__Consegne dell'esercizio__:
A) Nel testo sull'economia di Cina e India, riformula in forma più breve il paragrafo che inizia con "L’obiettivo del governo cinese per il 2022", mantenendone i fatti principali.
B) Riscrivi il passo del testo sull'economia di Cina e India che parte dalle parole "L’obiettivo del governo" e si ferma dopo "con risultati alterni.", cambiando "domanda interna" in "domanda domestica".
C) Riprendi, per favore, il testo sull'economia di Cina e India dal punto in cui si interrompe e continualo.

__Testo da analizzare__:
Economia di Pechino ha segnato un +3%, quella di Delhi al +7%. Pesano gli effetti della politica zero-Covid di Xi Jinping e del calo della domanda mondiale. L’India si affida più ai consumi interni. La Cina punta alla ripresa quest’anno, ma difficile un superboom. Pessimiste le imprese Usa che operano nel mercato cinese.

Pechino (AsiaNews) – Lo scorso anno l’economia cinese è cresciuta del 3%, meno della metà di quella indiana, che le ultime proiezioni danno al 7%. È quanto emerge dalla comparazione tra i dati appena pubblicati dall’Ufficio nazionale di statistica cinese e da Delhi.

L’obiettivo del governo cinese per il 2022 era di una crescita del Pil al 5,5%. Esperti indiani hanno sottolineato a Nikkei Asia che il rallentamento della Cina è dovuto alle stringenti regole anti-Covid in vigore nel Paese fino a dicembre e alla dipendenza di Pechino dall’export mentre la domanda mondiale è scesa a causa degli effetti della guerra russo-ucraina e degli alti costi dell’energia.

Al contrario l’India ha fatto meglio perché è “meno integrata” nell’economia globale e fa più affidamento sulla domanda interna. Dallo scoppio della pandemia tre anni fa, e con l’intensificarsi della guerra commerciale e tecnologica con gli Usa, Xi Jinping ha puntato sul rafforzamento della domanda interna, ma finora con risultati alterni.

In termini reali, la spesa pro capite in Cina è diminuita dello 0,2% dopo aver registrato una crescita del 12,6 nel 2021 – la base di riferimento era però molto bassa, dato il picco del Covid l’anno prima. Si tratta solo del terzo calo dal 1980, da quando le autorità hanno iniziato a pubblicare statistiche di questo tipo. Hanno avuto una contrazione dello 0,2% anche le vendite al dettaglio, il metro dei consumi interni: il secondo peggior dato dal 1968.

Record di dati
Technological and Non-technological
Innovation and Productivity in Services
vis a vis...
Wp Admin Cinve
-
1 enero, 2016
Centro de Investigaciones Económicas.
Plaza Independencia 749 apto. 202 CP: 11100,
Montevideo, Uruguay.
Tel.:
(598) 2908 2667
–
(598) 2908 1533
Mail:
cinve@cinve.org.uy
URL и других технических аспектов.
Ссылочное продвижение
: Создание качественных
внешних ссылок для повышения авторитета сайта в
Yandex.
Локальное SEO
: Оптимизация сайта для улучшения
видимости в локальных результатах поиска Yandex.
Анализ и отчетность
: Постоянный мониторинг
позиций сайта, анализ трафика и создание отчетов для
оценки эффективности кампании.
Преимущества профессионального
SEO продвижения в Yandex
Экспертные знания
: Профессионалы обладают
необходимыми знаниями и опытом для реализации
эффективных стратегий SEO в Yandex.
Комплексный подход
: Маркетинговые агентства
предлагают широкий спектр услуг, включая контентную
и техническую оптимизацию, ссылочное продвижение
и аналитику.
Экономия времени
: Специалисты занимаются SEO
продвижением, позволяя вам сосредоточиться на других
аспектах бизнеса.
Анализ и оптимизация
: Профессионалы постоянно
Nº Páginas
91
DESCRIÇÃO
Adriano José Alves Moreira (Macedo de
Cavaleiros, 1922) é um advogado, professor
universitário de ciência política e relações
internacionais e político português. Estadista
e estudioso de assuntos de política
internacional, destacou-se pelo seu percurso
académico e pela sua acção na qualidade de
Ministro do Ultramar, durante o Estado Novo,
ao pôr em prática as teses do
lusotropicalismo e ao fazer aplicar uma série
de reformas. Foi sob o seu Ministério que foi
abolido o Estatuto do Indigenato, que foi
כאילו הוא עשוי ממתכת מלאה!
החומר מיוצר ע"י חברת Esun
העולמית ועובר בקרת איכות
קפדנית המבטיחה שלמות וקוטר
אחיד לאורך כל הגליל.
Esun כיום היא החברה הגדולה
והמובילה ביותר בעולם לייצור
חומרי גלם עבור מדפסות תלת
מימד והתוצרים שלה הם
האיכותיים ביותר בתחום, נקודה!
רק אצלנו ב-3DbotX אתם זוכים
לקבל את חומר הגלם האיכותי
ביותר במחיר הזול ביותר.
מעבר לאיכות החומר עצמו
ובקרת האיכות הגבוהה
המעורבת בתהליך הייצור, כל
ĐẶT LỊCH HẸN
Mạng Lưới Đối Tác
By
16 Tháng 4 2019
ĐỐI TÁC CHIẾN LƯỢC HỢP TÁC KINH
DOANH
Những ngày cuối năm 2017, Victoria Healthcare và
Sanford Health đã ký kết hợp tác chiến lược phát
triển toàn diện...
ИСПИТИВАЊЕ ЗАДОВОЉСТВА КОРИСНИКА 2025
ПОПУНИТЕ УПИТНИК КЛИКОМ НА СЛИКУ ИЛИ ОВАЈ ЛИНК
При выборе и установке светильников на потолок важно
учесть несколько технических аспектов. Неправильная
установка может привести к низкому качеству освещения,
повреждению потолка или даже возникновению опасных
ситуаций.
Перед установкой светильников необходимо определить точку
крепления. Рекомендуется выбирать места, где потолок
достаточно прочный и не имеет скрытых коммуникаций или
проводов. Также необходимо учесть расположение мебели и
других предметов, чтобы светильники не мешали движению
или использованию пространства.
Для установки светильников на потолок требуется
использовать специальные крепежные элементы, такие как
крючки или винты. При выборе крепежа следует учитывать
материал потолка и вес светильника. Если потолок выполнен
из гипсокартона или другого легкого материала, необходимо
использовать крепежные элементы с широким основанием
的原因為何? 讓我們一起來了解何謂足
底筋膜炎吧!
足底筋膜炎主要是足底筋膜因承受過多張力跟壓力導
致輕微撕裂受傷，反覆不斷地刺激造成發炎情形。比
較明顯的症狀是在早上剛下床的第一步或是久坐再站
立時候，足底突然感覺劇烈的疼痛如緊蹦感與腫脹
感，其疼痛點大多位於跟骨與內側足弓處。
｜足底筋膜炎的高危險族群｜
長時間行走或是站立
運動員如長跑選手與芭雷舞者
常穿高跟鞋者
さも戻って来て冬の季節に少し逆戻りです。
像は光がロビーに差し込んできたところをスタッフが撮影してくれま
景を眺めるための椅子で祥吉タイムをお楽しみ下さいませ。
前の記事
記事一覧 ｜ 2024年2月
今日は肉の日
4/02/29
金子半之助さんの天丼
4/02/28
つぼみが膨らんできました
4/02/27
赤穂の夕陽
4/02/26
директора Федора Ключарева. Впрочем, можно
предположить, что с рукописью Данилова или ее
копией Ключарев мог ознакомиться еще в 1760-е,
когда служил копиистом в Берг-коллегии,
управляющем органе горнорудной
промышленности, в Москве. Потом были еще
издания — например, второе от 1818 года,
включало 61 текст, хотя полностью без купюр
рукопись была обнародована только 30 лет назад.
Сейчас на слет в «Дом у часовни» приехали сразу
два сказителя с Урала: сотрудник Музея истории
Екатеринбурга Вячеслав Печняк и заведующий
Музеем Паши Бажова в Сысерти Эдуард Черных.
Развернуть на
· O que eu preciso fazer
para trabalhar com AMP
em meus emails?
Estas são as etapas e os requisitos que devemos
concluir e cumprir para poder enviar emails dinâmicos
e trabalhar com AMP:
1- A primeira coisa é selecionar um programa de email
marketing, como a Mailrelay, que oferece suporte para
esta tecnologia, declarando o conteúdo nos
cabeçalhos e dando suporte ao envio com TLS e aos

__Risposte date__:
A) Per il 2022 il governo cinese puntava a una crescita del Pil del 5,5%. Secondo esperti indiani sentiti da Nikkei Asia, il rallentamento della Cina si deve a due fattori. Il primo sono le rigide regole anti-Covid, in vigore fino a dicembre. Il secondo è la dipendenza di Pechino dall'export, mentre la domanda mondiale calava per la guerra russo-ucraina e gli alti costi dell'energia.

B)
L’obiettivo del governo cinese per il 2022 era di una crescita del Pil al 5,5%. Esperti indiani hanno sottolineato a Nikkei Asia che il rallentamento della Cina è dovuto alle stringenti regole anti-Covid in vigore nel Paese fino a dicembre e alla dipendenza di Pechino dall’export mentre la domanda mondiale è scesa a causa degli effetti della guerra russo-ucraina e degli alti costi dell’energia.

Al contrario l’India ha fatto meglio perché è “meno integrata” nell’economia globale e fa più affidamento sulla domanda domestica. Dallo scoppio della pandemia tre anni fa, e con l’intensificarsi della guerra commerciale e tecnologica con gli Usa, Xi Jinping ha puntato sul rafforzamento della domanda domestica, ma finora con risultati alterni.

C)
Ancora più significativo il crollo degli impieghi urbani nel Paese, il primo registrato dal 1962, appena dopo la carestia provocata dal “Grande balzo in avanti”, la disastrosa politica economica portata avanti da Mao Zedong dal 1958 al 1961. Lo scorso anno la Cina ha perso 8,4 milioni di posti di lavoro nelle città, fermandosi a un totale di 459,3 milioni.

Oltre alla draconiana politica “zero-Covid” di Xi, pesano sull’occupazione la contrazione della forza lavoro per l’invecchiamento della popolazione e il rallentamento nella crescita di lavoratori migranti che si spostano dalle campagne alle città.  

Con il ritiro delle restrizioni sanitarie si aspetta una accelerazione dell’economia cinese, che per molti analisti non sarà però un superboom, come previsto da diversi osservatori a inizio anno. Dopo 19 mesi di caduta, a febbraio è tornata a crescere la vendita di nuove abitazioni; data in crescita lo scorso mese anche l’attività industriale e nel settore dei servizi.

Un sondaggio della Camera di commercio Usa in Cina mostra però che le imprese statunitensi presenti nel Paese sono più pessimiste sulle loro prospettive. Lo studio rivela che per la prima volta in 25 anni le aziende americane non considerano più il gigante cinese tra le prime tre priorità d’investimento. Temono le tensioni geopolitiche tra Washington e Pechino, e un mercato locale ancor più chiuso e regolamentato come risultato degli sforzi di centralizzazione del potere nelle mani di Xi e del Partito comunista cinese.